You came to my house several times and I welcomed you with open minds. While you are welcome to your opinion, I don’t agree with the ways you handle the issues. Just because I don’t buy into your ‘drama’, it doesn’t mean that you can talk bad behind my back or blame me.

As a friend and as somebody who has been staying here since March 2002 (therefore I know more people than you do), these are my advices to you which obviously you didn’t gain during your 20 over years working as a journalist:-

1. Until you know/have the facts, please don’t gossip about me/other people. You have a tendency to go off at the mouth when talking about people so please do something about it.

2. Do not keep on complaining – take charge of the issues, think of different ways to turn those negatives into positives. And instigating people is definitely not one of the ways!

3. Rather than criticizing K/other people, why don’t you make polite request – even if you are right. Making a request, rather than a demand, make it easier for people to acknowledge your point. You will get a far more positive response while still making your point.

4. You moan about the same thing incessantly. You are now draining people emotionally and they don’t respect you. While I care, I just don’t want to go over that topic anymore. You need to tackle the situation but please speak with kindness – without making anybody wrong!

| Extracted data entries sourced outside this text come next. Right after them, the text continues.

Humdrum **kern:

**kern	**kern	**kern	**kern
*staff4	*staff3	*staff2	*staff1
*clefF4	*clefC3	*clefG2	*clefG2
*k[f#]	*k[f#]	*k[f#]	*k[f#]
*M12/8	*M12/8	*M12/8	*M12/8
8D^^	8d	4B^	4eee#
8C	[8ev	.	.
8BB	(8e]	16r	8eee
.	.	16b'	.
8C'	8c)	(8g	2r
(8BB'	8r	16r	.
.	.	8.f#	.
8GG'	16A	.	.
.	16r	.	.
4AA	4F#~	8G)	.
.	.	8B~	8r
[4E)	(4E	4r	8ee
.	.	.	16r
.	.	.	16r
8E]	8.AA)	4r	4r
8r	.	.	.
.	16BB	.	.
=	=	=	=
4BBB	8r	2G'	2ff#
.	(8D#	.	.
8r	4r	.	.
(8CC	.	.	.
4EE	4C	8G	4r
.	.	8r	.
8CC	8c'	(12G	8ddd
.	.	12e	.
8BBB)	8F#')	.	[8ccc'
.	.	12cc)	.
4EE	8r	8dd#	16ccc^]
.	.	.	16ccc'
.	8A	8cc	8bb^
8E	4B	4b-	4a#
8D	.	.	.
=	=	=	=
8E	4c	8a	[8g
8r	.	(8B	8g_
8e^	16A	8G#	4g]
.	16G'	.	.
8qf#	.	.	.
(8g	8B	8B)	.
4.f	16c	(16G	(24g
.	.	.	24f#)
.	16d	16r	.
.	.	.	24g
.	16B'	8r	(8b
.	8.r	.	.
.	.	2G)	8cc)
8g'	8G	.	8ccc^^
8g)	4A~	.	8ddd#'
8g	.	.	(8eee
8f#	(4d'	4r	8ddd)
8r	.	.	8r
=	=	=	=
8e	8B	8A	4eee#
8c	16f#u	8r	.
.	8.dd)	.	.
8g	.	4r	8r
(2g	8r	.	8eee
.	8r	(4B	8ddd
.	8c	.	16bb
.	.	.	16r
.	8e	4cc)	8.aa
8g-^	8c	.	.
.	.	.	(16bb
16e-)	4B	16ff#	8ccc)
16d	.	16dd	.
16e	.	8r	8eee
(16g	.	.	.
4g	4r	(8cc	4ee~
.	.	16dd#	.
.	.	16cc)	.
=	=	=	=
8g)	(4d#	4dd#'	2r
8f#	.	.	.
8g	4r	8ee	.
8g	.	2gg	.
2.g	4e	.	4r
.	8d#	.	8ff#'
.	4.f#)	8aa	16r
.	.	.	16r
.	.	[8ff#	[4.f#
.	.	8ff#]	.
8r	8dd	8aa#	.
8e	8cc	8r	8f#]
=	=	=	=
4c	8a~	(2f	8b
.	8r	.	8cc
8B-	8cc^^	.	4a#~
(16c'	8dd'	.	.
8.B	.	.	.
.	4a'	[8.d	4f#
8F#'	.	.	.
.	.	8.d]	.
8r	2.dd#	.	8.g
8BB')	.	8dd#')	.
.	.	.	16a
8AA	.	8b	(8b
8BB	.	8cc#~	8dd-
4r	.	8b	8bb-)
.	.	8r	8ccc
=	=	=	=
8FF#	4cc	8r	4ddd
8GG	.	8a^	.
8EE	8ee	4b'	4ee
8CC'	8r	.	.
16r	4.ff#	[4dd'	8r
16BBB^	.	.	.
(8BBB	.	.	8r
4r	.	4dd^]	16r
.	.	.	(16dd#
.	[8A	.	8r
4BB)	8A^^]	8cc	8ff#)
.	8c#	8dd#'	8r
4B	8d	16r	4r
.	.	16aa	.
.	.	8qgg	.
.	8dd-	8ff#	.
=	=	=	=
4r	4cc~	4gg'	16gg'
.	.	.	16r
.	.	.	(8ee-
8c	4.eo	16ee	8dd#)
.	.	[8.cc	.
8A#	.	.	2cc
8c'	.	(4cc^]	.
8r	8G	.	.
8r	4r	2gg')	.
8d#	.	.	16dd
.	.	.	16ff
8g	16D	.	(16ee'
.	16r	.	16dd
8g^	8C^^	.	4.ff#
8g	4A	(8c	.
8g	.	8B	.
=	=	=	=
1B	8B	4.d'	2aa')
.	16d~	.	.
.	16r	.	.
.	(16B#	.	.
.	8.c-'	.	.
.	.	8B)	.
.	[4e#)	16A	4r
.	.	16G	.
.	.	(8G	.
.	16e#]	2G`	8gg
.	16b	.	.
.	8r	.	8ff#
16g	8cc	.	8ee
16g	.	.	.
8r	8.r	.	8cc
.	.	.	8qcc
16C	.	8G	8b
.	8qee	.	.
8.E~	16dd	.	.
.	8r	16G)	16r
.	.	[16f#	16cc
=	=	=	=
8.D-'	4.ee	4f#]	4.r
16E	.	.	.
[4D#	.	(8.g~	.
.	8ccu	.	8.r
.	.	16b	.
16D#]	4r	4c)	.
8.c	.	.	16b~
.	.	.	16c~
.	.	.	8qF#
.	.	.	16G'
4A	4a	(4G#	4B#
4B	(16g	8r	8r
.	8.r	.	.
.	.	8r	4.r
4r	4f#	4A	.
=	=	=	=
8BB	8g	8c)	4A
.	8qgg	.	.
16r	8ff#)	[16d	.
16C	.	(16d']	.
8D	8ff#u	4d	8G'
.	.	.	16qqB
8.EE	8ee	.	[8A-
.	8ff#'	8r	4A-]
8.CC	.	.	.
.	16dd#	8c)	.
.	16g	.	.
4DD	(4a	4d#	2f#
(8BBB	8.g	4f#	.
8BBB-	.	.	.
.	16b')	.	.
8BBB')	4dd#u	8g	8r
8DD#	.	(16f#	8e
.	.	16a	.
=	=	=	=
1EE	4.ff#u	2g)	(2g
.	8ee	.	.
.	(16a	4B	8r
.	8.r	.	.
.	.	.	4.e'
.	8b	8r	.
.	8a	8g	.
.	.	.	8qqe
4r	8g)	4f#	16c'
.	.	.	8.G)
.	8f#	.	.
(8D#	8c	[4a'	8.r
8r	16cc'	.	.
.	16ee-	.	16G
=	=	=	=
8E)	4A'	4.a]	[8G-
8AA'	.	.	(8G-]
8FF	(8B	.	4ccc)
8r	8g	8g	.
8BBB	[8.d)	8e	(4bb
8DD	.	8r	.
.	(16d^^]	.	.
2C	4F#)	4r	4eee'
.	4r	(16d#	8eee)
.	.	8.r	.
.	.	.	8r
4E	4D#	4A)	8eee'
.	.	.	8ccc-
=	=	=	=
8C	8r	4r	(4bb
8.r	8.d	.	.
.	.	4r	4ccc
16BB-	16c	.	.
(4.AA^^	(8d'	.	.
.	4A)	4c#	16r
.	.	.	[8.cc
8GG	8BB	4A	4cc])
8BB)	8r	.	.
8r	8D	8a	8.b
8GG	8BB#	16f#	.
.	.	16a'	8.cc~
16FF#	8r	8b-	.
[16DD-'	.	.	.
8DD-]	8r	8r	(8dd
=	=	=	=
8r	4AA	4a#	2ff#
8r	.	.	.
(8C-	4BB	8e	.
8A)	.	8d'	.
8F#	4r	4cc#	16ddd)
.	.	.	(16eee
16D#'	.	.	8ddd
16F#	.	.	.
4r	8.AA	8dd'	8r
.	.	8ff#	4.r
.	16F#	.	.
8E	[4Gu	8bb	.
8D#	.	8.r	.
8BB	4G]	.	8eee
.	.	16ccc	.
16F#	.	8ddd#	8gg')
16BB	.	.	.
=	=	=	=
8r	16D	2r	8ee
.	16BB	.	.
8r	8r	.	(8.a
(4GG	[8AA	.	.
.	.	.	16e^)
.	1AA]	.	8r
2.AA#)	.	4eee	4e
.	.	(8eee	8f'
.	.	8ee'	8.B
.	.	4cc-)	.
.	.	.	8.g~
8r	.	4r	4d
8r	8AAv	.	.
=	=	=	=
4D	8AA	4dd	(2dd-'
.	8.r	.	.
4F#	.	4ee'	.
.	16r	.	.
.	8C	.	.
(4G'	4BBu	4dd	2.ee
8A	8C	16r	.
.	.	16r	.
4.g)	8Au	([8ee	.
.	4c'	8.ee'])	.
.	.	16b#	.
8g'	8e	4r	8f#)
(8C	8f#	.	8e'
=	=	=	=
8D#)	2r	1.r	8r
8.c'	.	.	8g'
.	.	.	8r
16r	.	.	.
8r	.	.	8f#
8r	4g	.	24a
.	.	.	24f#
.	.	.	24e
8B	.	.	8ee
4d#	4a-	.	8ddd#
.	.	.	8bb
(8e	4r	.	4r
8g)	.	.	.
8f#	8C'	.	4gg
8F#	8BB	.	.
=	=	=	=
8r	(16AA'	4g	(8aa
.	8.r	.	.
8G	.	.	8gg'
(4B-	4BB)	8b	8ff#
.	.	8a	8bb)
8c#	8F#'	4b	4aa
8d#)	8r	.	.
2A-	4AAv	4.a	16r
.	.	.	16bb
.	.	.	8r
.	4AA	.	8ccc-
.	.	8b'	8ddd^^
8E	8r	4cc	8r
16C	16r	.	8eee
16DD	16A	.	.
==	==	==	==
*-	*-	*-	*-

5. Please line yourself up to never be right in any discussions or argument – fight fair! Show other people the same consideration you wish to have in return – it will make a difference to the way people think of you.

Thank you."

There is an old saying, "an Englishman's home is his castle" - so it is the same to me - I expect to live in peace in it!! However I doubt she will change just because of my letter - hahahaha! Any thoughts?